■ AIM OF THE TASK
Pull every line of text from the items below word for word, leaving the pictures out.
%%
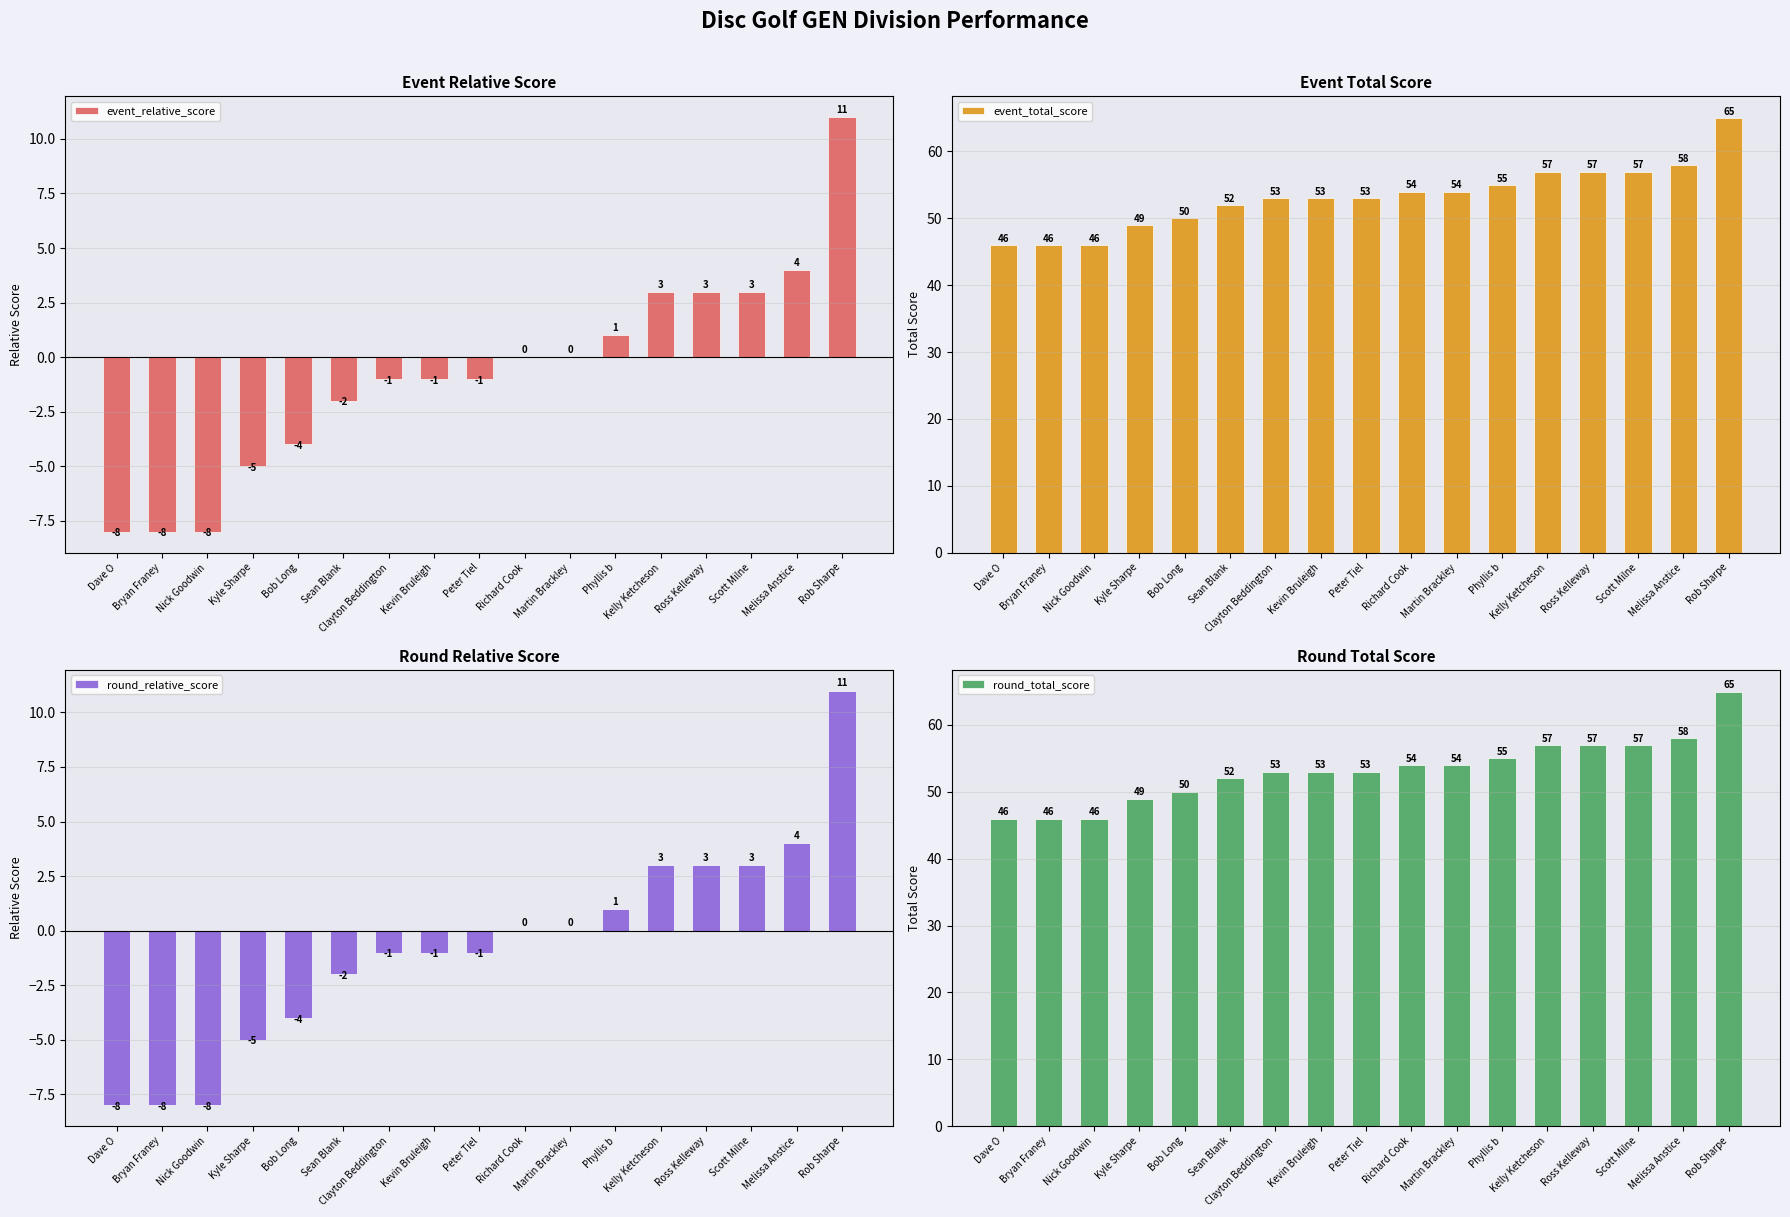

At which category is the sum across all series the highest?

Rob Sharpe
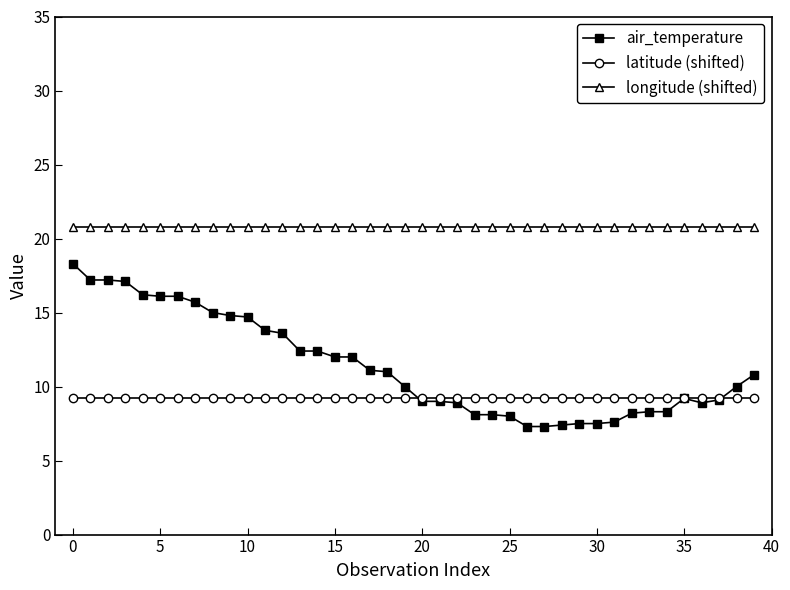

What is the highest value of the air_temperature series?

18.3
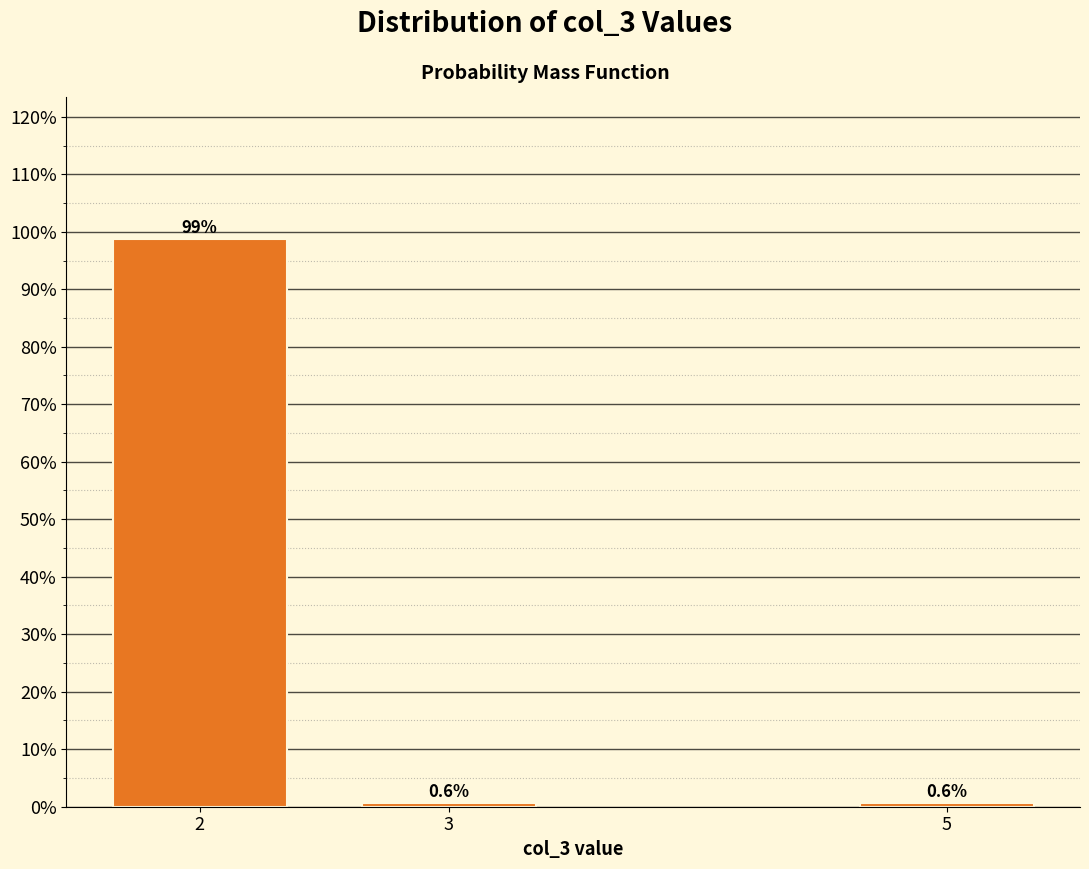

Reading left to right, what are all the values shown in this chart?

98.8	0.6	0.6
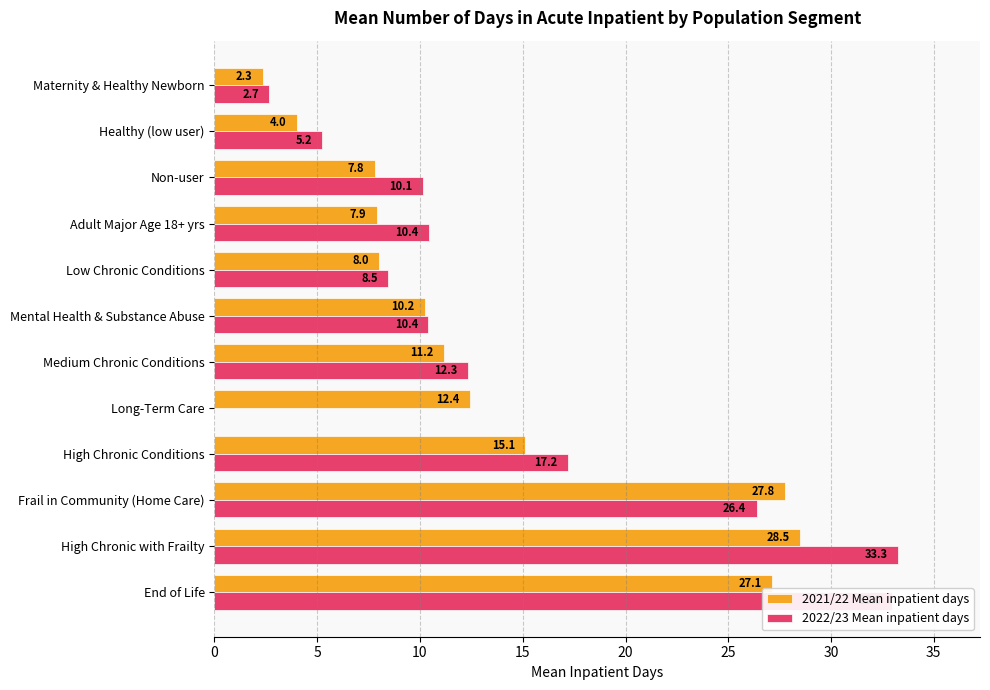

At which category is the sum across all series the highest?

High Chronic with Frailty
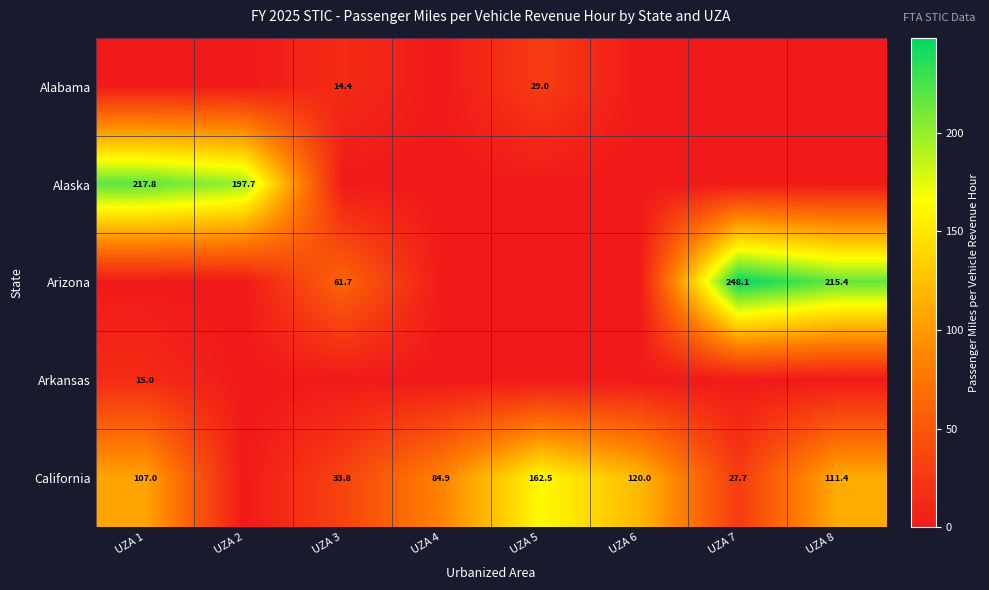

The California series shows 107.0 at UZA 1. True or false?

True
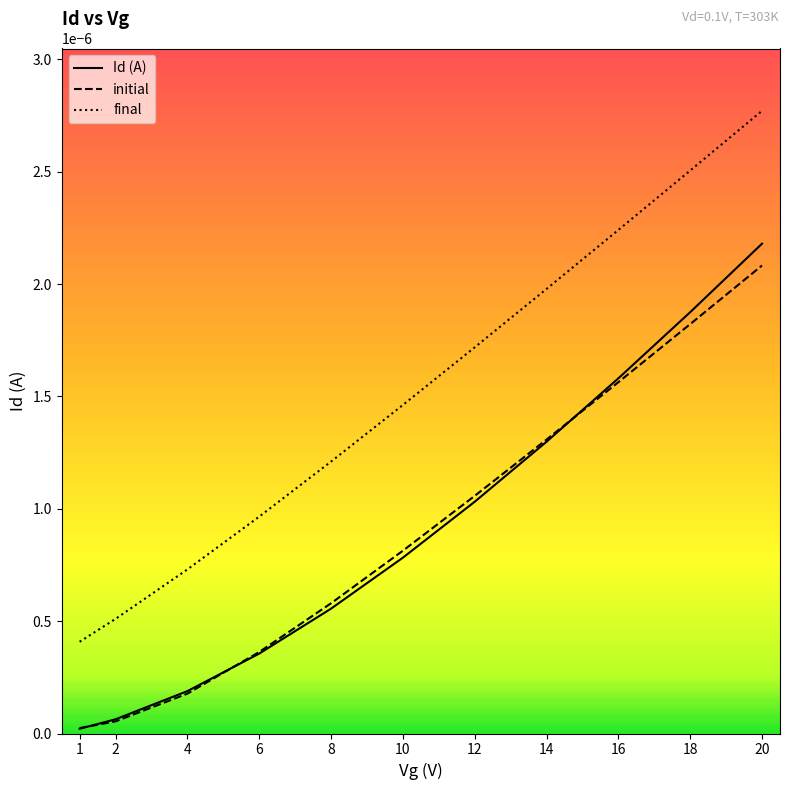

The value of final at 20 is 0.0. True or false?

True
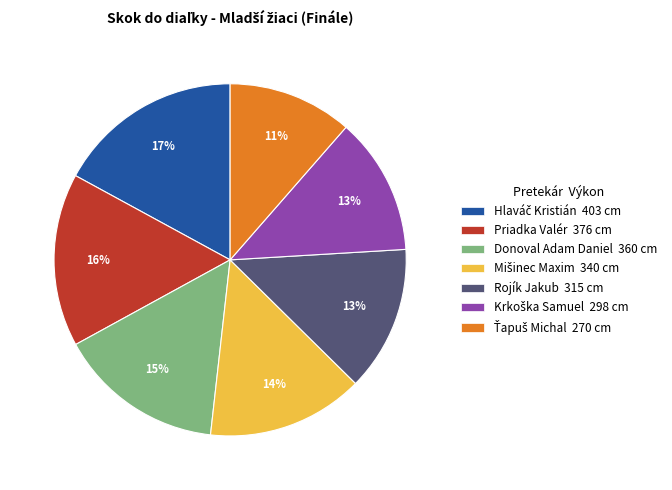

To the nearest percent, what portion does Donoval Adam Daniel 360 cm represent?

15%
%%
■ ANSWER SPACE
At which category is the sum across all series the highest?

Rob Sharpe

What is the highest value of the air_temperature series?

18.3

Reading left to right, what are all the values shown in this chart?

98.8	0.6	0.6

At which category is the sum across all series the highest?

High Chronic with Frailty

The California series shows 107.0 at UZA 1. True or false?

True

The value of final at 20 is 0.0. True or false?

True

To the nearest percent, what portion does Donoval Adam Daniel 360 cm represent?

15%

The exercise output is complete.